* Exercise prompt *
Reproduce word for word the lines of the extracted page text data below, beginning with the line that contains "Плетен коледен пуловер в" and continuing through the line that contains "Виж детайли", with both of those lines included.

Extracted page text data:
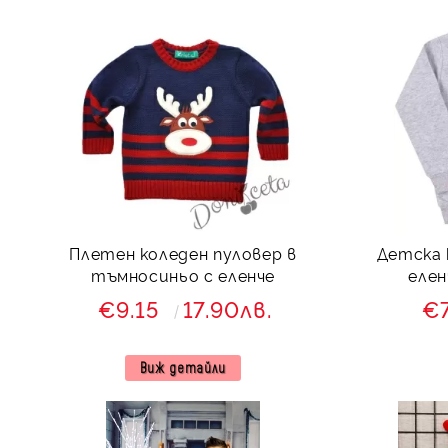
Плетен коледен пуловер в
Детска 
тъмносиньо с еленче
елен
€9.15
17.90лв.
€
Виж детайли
---
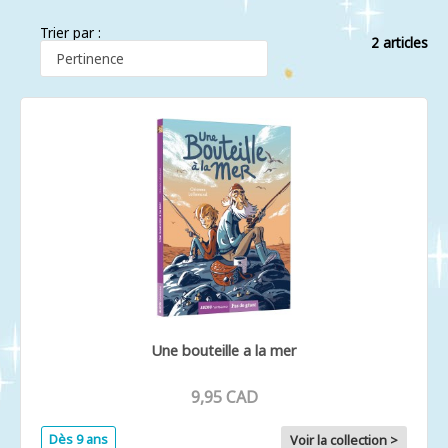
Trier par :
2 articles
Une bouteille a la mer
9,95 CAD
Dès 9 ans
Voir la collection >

* Response below *
Плетен коледен пуловер в
Детска 
тъмносиньо с еленче
елен
€9.15
17.90лв.
€
Виж детайли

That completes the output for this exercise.